As the situation escalated, including threats to not
honor the discount tickets, and removal of certain businesses from the
Association because of alleged referrals to non-members, suit was filed,
resting on California’s Cartwright Act and the Federal Sherman
Antitrust Act. The district court which first heard the case dismissed
plaintiffs’ complaint without leave to amend. The Court of Appeals
noted that the district court had stated only that " ‘ [t]his is
not an antitrust case, period.’" (See 1101).
The Court of Appeals began its analysis by first
addressing the Sherman Act. "Horizontal price-fixing, market
division, and certain types of group boycott are unlawful per se."

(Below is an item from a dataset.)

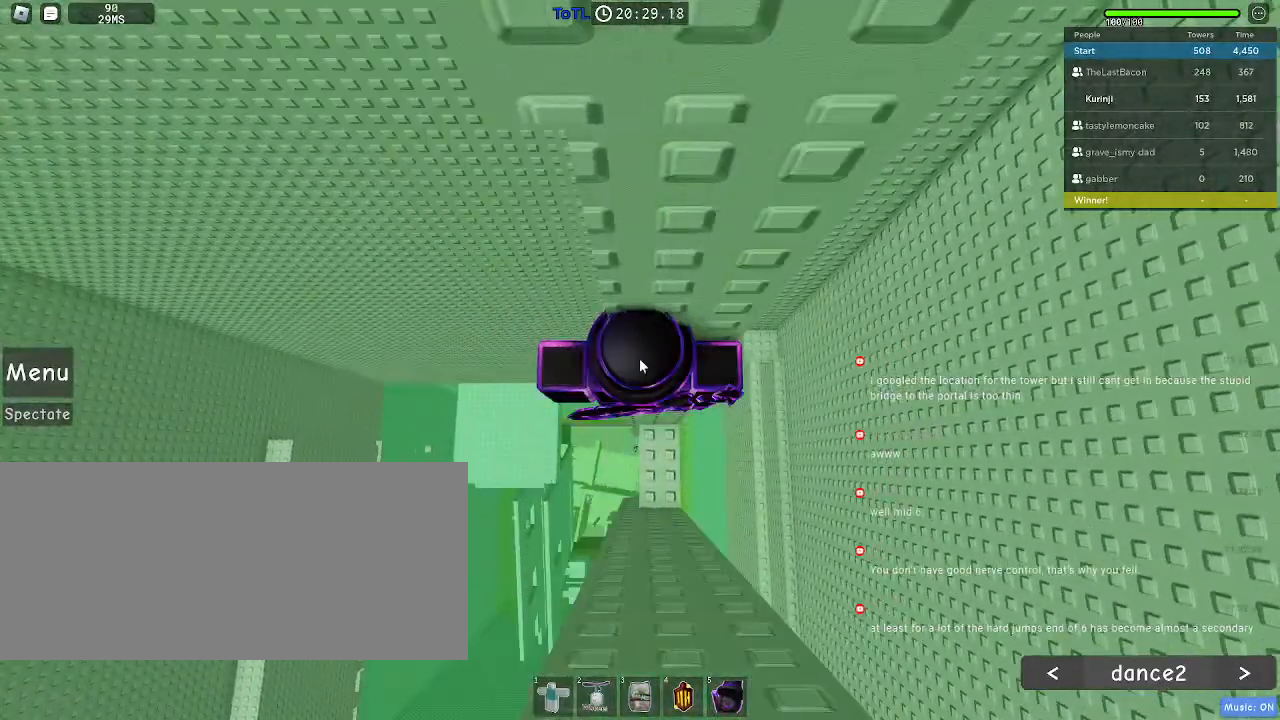
{"keys": [], "mouse": ["right"], "events": [[50, "shift", "up"]]}
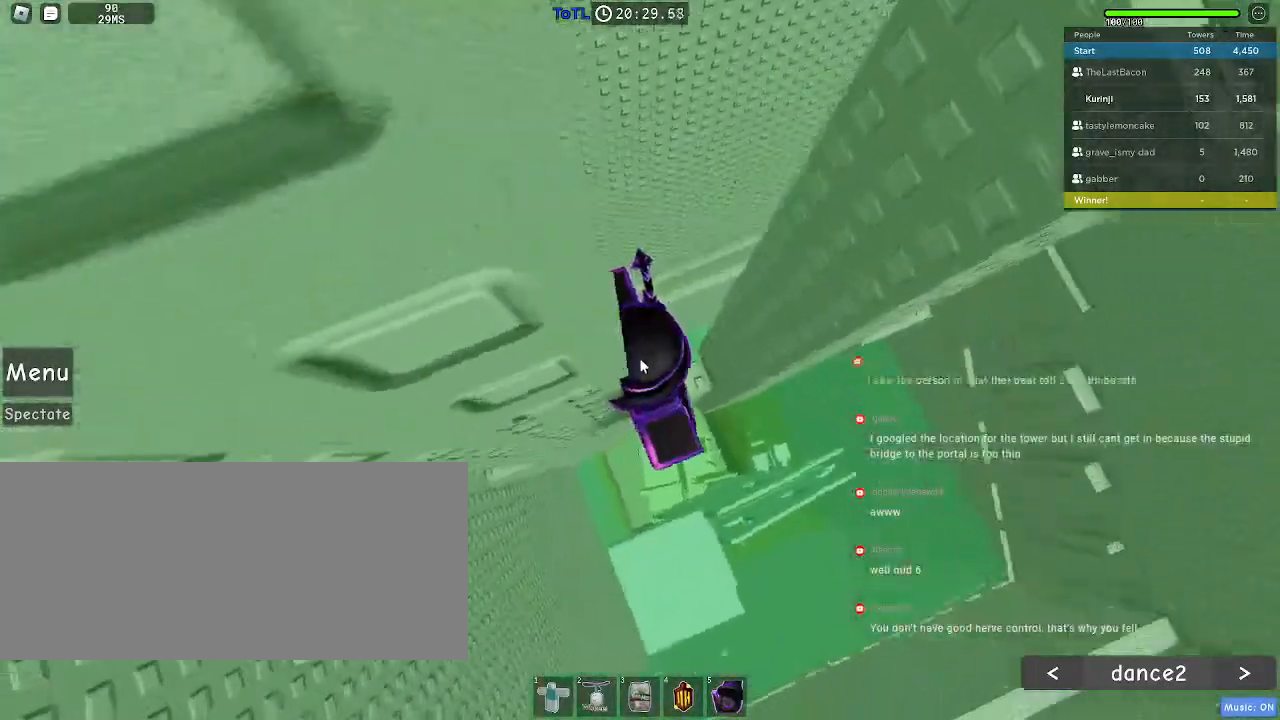
{"keys": ["d", "space"], "mouse": ["right"], "events": [[300, "d", "down"], [317, "shift", "down"], [400, "space", "down"], [467, "shift", "up"]]}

(See id.) For many types of antitrust suits, the "rule of
reason" is required. The court will consider all of the relevant
circumstances surrounding a plaintiff’s allegations. In order for a
plaintiff to have antitrust standing, the plaintiff must have an
antitrust injury, or, in other words, an injury that the antitrust laws
were designed to prevent.
Plaintiffs’ first dismissed allegation was that of
price fixing. The Court of Appeals held that several of the plaintiffs
who were able to show an inflated price to purchase lift tickets had an
antitrust injury in the form of price fixing. The court also allowed the
remaining plaintiffs to amend their complaint, so long as they could
allege an injury similar to the inflated prices of the lift tickets. The
court noted that it would not be unusual for the plaintiffs to actually
benefit from any price-fixing, as they could undercharge the
supracompetitive prices. However, if the price-fixing included removal
of advertisements and refusal to honor tickets, the competitors had
standing to sue on antitrust grounds. The plaintiffs did not allege this
in their complaint; instead they attributed such practices to personal
relations between themselves and defendants and the defendants and
customers. The court also granted plaintiffs leave to amend their
complaints to bring the price-fixing conspiracy action on proper
grounds.
Next, the Court of Appeals directed their analysis to
the agreement to sell tickets to lodge operators only if plaintiffs
joined the Resort Association. This mandate, which goes beyond economic,
competitive forces, violates the Sherman Act. The court noted that since
the lift tickets had been purchased, a violation existed. Since a number
of the plaintiffs had already purchased the tickets, the Court held that
they did in sustain an injury under the Sherman Act. The court then
allowed the remaining plaintiffs leave to amend their complaints to
allege the same, if they were able to do so.
The third issue the Court addressed was a group
boycott. The Association prohibited members from belonging to any other
type of organization/association. In addition, the association would not
allow members to refer business to non-members, and also refused to sell
the discount lift tickets to non-members. The court held that any
plaintiff affected by such a practice had an antitrust injury.
The court then reviewed and dismissed the
dues-differential allegation. The Court noted that such practices did
not fit within the framework of antitrust laws, and that the plaintiffs
did not allege any anticompetitive effects from it.
Plaintiffs’ next allegation centered on
monopolization. The court noted that for such a claim to be considered,
a geographical and product-market analysis must be undertaken. Also, for
a monopolization claim, there must be: 1) intent to monopolize and 2) a
dangerous chance for success of an attempted monopolization. Plaintiffs,
according to the Court of Appeals, did not sufficiently allege this in
the complaint. The court did; however, grant plaintiffs leave to amend.
The court also discussed plaintiffs’ California
state law claims (tortious interference claims and unfair competition
laws). Although the court acknowledged that plaintiffs’ state law
claims were inadequate at the pleading stage, the Court chose to allow
plaintiffs the right to amend their complaint.